By Alex Kirby
BBC News Online environment correspondent
The world's wealthy countries will need to pay more to save threatened species from extinction, conservationists say.
Hyacinth macaw: In the dodo's footsteps? (Image: rspb-images.com)
The Royal Society for the Protection of Birds, a UK group, says international cooperation on a large scale will be essential to conserve many vital areas.
The RSPB says $25bn a year more will be needed to establish a proper working system of protected areas for wildlife.
It says the developed countries' record is "appalling", and believes they are just dragging their feet on the issue.
On the way out
The RSPB is launching its criticism at a meeting in Kuala Lumpur, Malaysia of the Convention on Biological Diversity, which runs from 9 to 20 February.
Unless the developing world is properly supported by richer countries, it says, their wildlife will follow the dodo, the mammoth and the great auk into oblivion.
The RSPB is demanding that all countries fulfil their legal obligations to pay for conservation in developing nations, supporting both wildlife and the people who live closest to it.
It wants a working group on finance made up of governments and non-government organisations to ensure that funding pledges are kept and a detailed plan worked out to protect valuable areas.
The RSPB says: "Deserts, inland lakes, temperate grasslands and marine areas are amongst the highest priorities.
"Less than 1% of the world's seas are protected, and 88% of coral reefs in south-east Asia - important habitats for fish and unique species such as the cone snail - are threatened by human activity."
Alistair Gammell, director of international operations at the RSPB, said: "Only a major international effort to protect these crucial areas on which our remaining wildlife depends will save some of the world's most cherished natural habitats.
"We know... climate change poses a huge extinction risk to more than a million species... If we do not take the measures needed to provide these areas, we will be guilty of neglect on a huge scale."
The Convention on Biological Diversity commits developed countries to helping to fund conservation in poorer ones.
The 2003 World Parks Congress said $25bn of additional support would be needed every year to set up and maintain an effective global system of protected areas.
A study led by the RSPB and Cambridge University, UK, estimated that a global network of protected areas could deliver goods and services worth between $4400bn and $5200bn annually.
Fewer than 1,000 great Indian bustards survive (Image: Asad Rahmani)
The Centre for Health and the Global Environment at Harvard University, US, is leading a study entitled Biodiversity: Its Importance to Human Health, investigating the links between the two.

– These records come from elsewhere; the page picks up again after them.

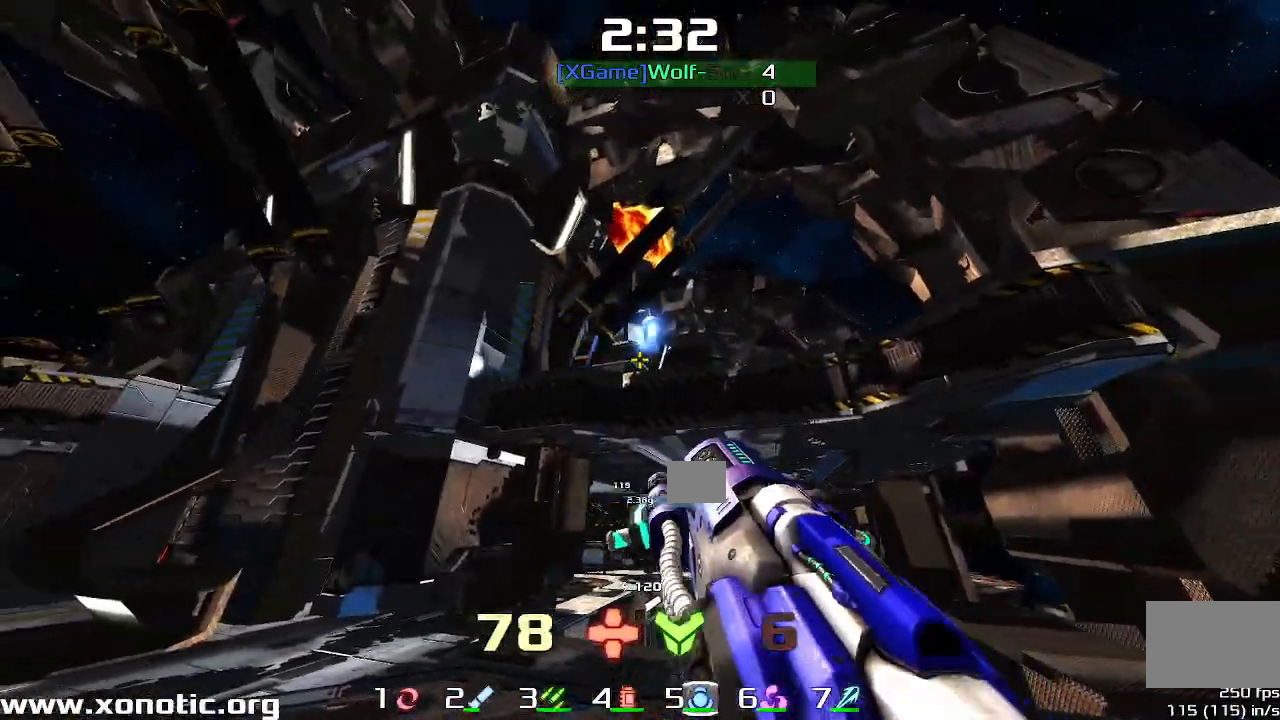
Gameplay with keyboard; each line is a JSON object with the keys held at the frame after it. "events" lists presses ("down") and releases ("up") of "down", "downshift", "left", "right", "up" and "upshift" between this image and that frame as [ms after this image, input, new state], when the widget could be followed in between. No other keys are recorded. Mouse input is not recorded. Key names are as the overlay labels them; some are game actions (e.g. jump) rather than physical keys.
{"keys": ["right", "up", "upshift"], "events": [[333, "right", "down"], [467, "upshift", "down"]]}
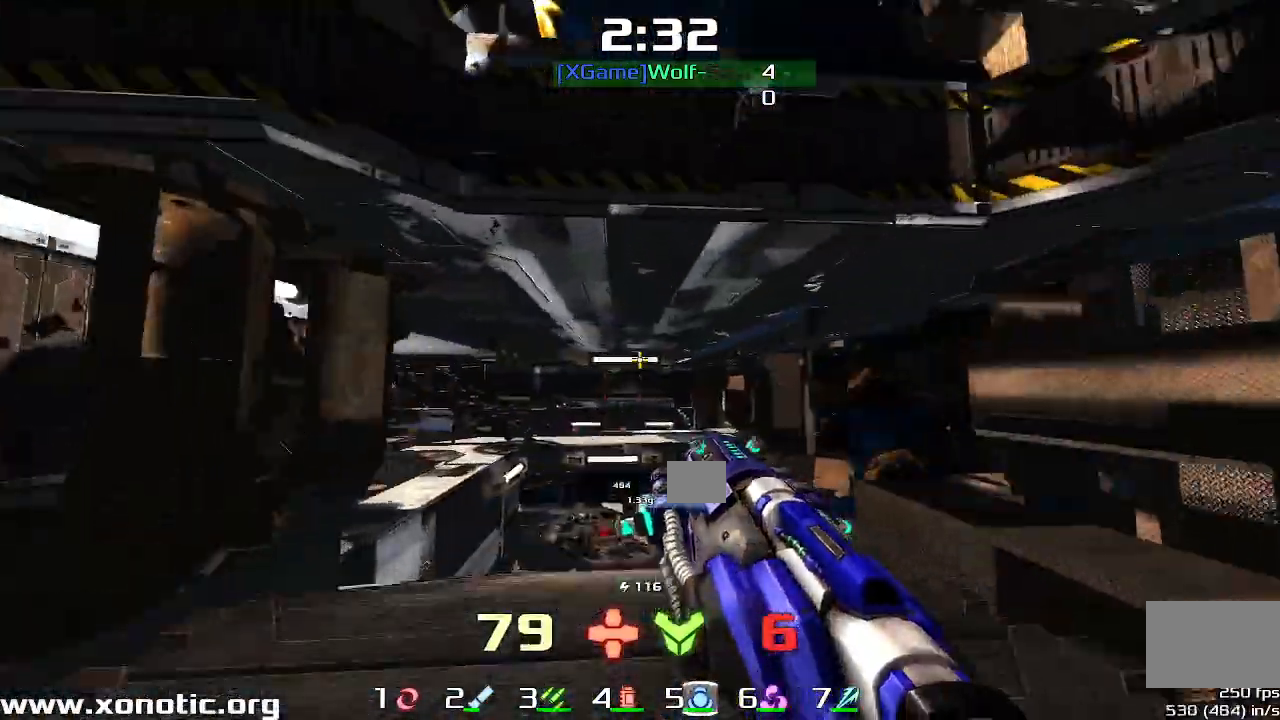
{"keys": ["left"], "events": [[100, "right", "up"], [133, "left", "down"], [133, "upshift", "up"], [300, "up", "up"]]}
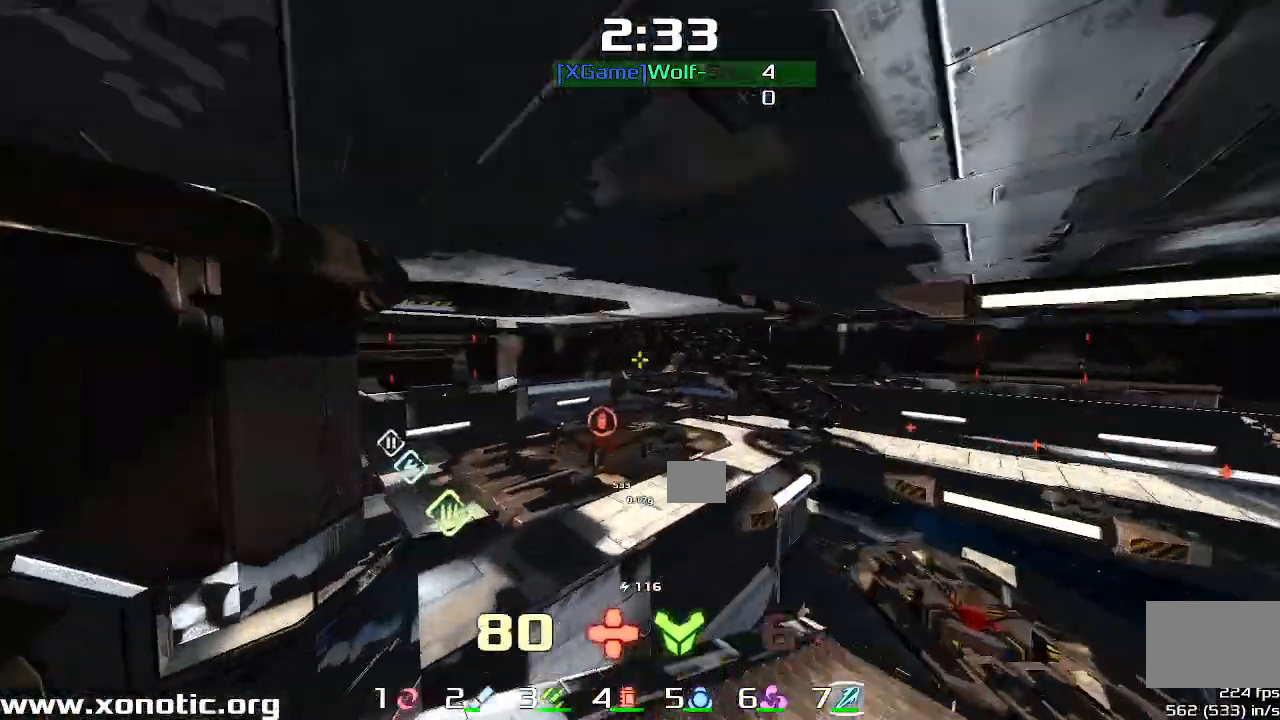
{"keys": ["right", "up"]}
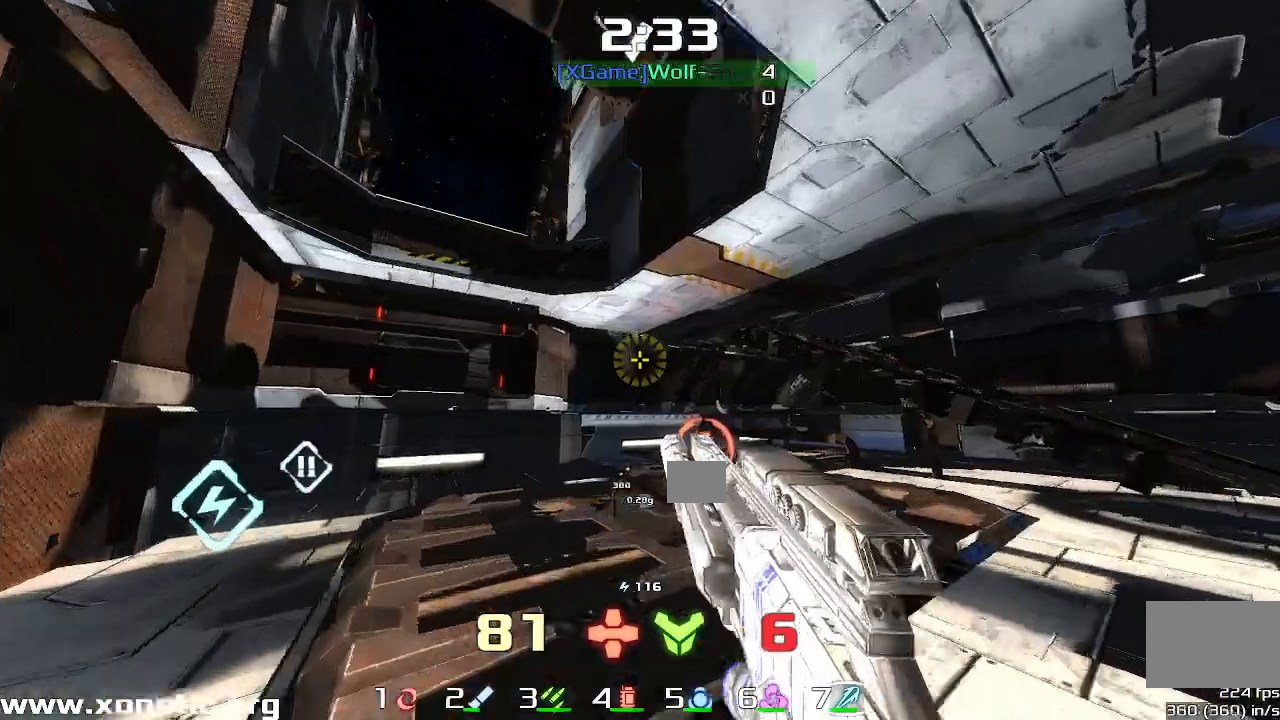
{"keys": ["right", "up"], "events": [[100, "up", "up"], [167, "up", "down"], [200, "right", "up"], [367, "right", "down"]]}
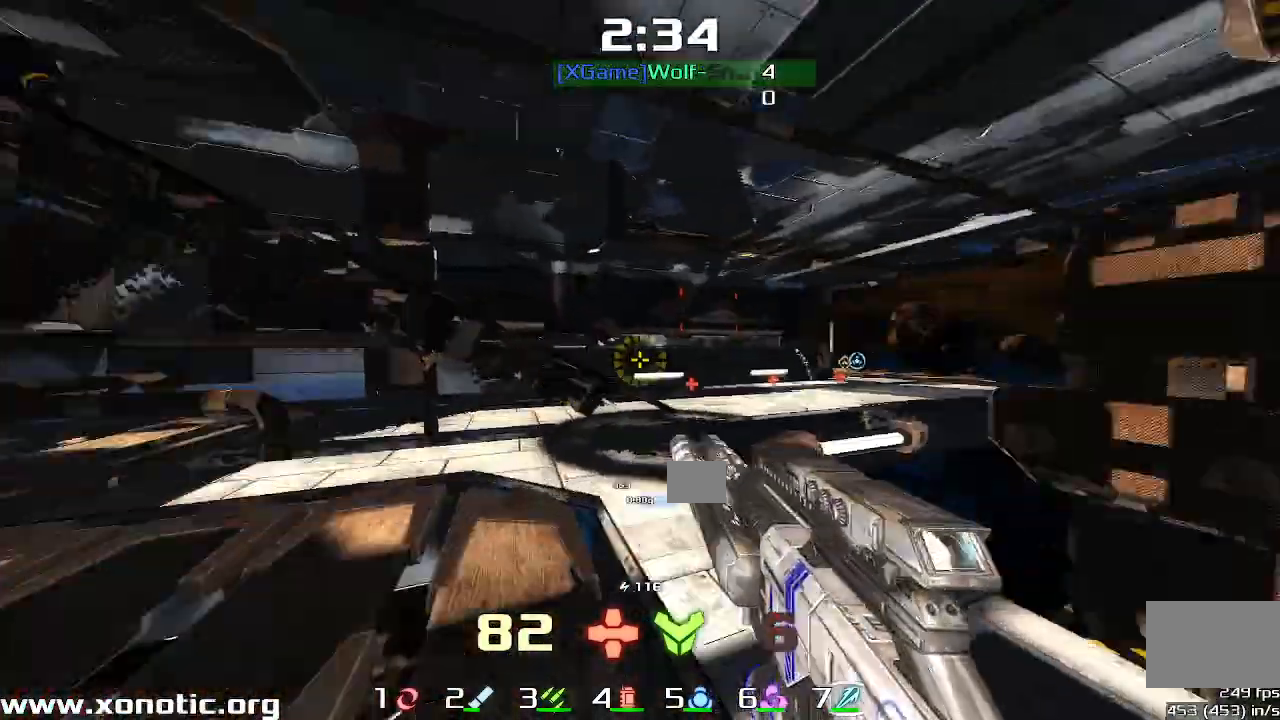
{"keys": ["right", "up", "upshift"], "events": [[100, "upshift", "down"]]}
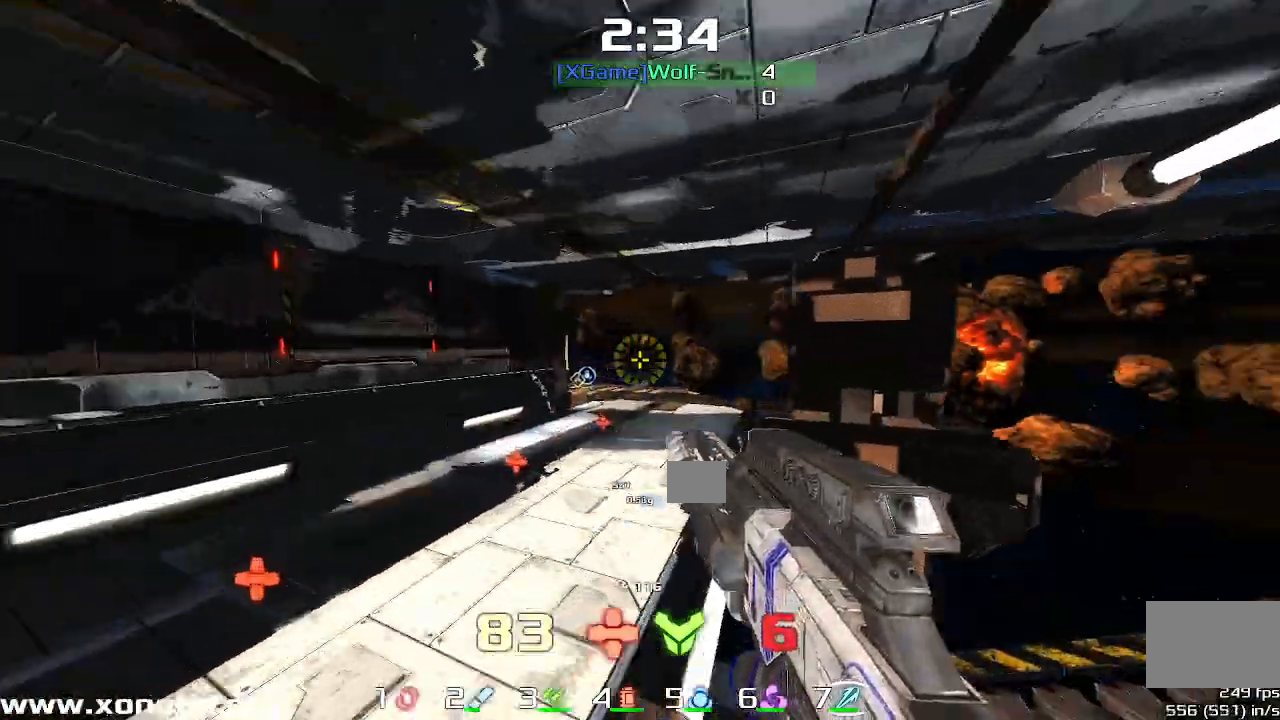
{"keys": ["right", "up", "upshift"], "events": []}
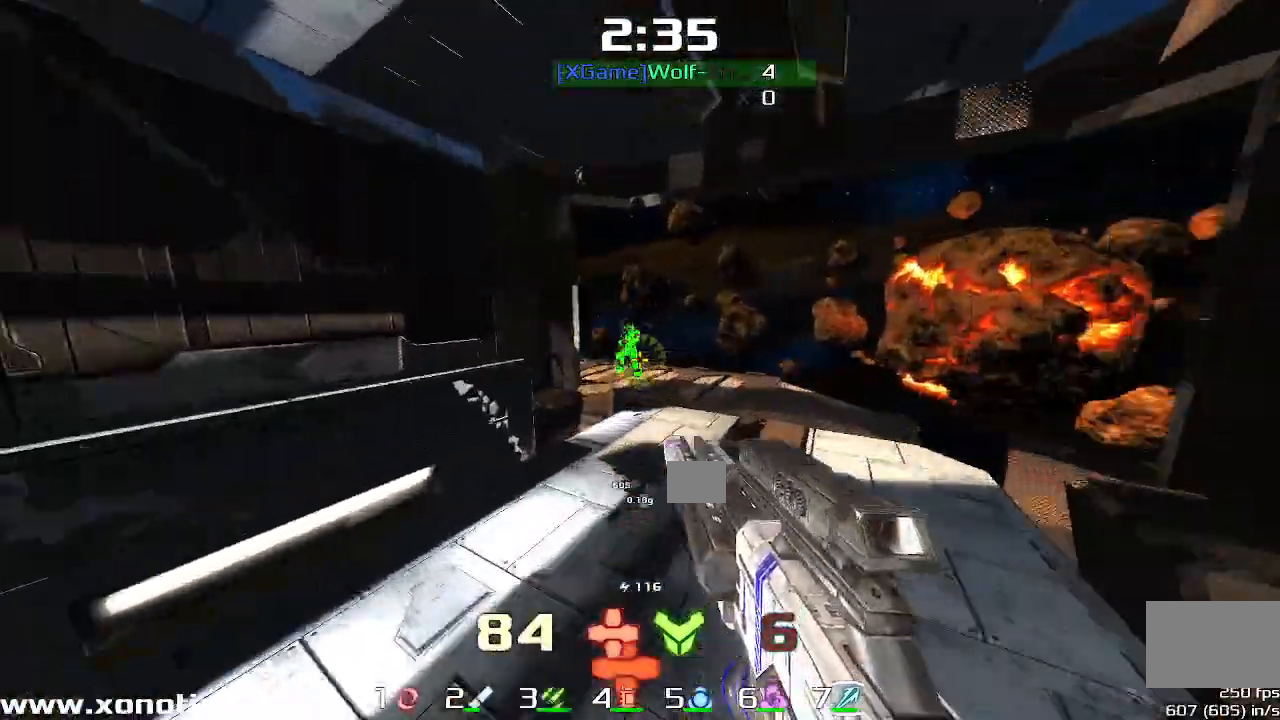
{"keys": [], "events": [[67, "right", "up"], [233, "upshift", "up"], [333, "right", "down"], [333, "up", "up"], [500, "right", "up"]]}
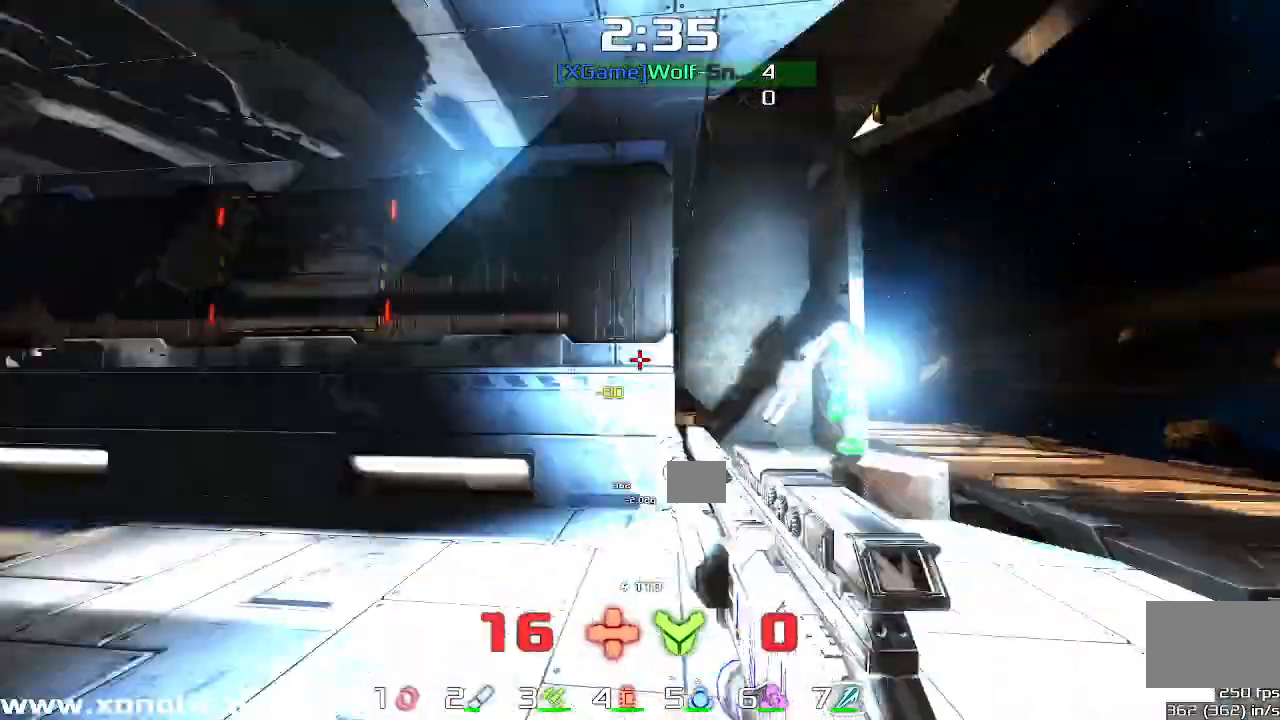
{"keys": ["right", "up"], "events": [[100, "right", "down"], [233, "up", "down"]]}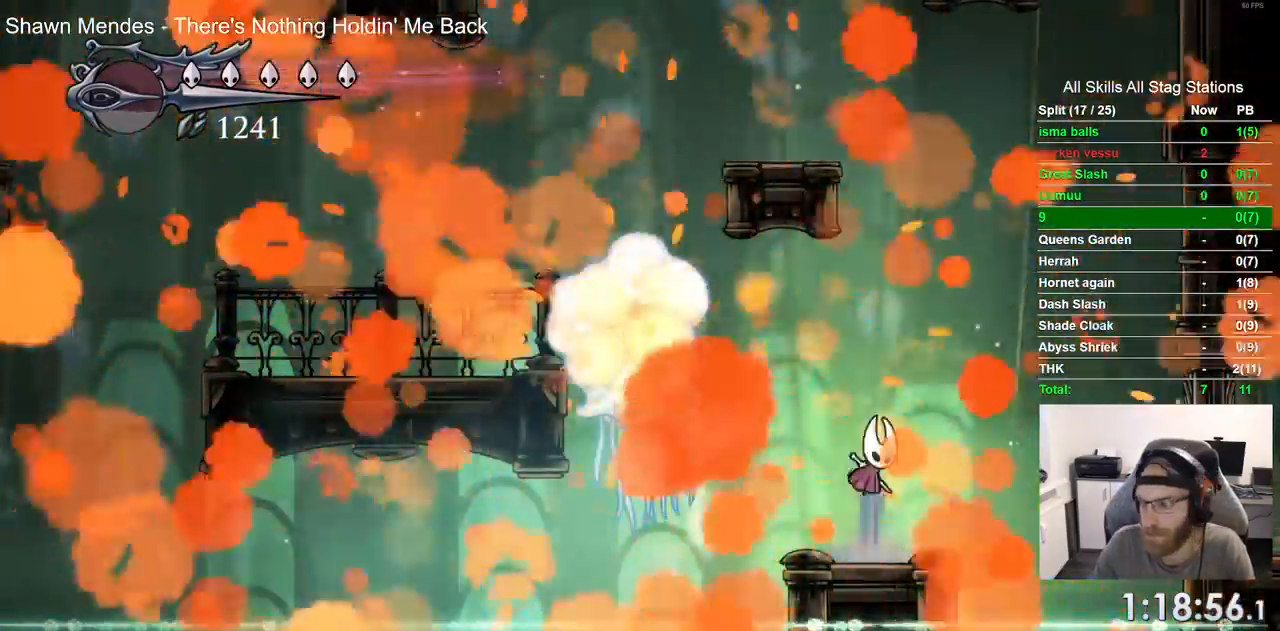
Gameplay with a controller (PlayStation layout); each line is a JSON object with the inputs held at the frame after it. "events" lists button and stick changes between this image and that frame as [ms after this image, input, new state], when the widget could be followed in between. Not read: R1.
{"buttons": [], "left_stick": "left", "right_stick": "center", "events": [[267, "CROSS", "down"], [417, "CROSS", "up"]]}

The RSPB says investment in protected area management worldwide has been estimated at around $6bn annually, with investment in developing country protected areas well under $1bn.
Looking the other way
The convention's own budget is $12-13m a year. The RSPB says governments are simply avoiding talking about who should pay how much and when, but it believes this should be the top priority in Kuala Lumpur.
Alistair Gammell told BBC News Online: "It's appalling. All the rich countries are foot-dragging: they are not giving money for conservation.
"The UK is probably worse than most. It provides money through the Darwin Initiative, about £6m ($11.1m), and that's almost the end of it."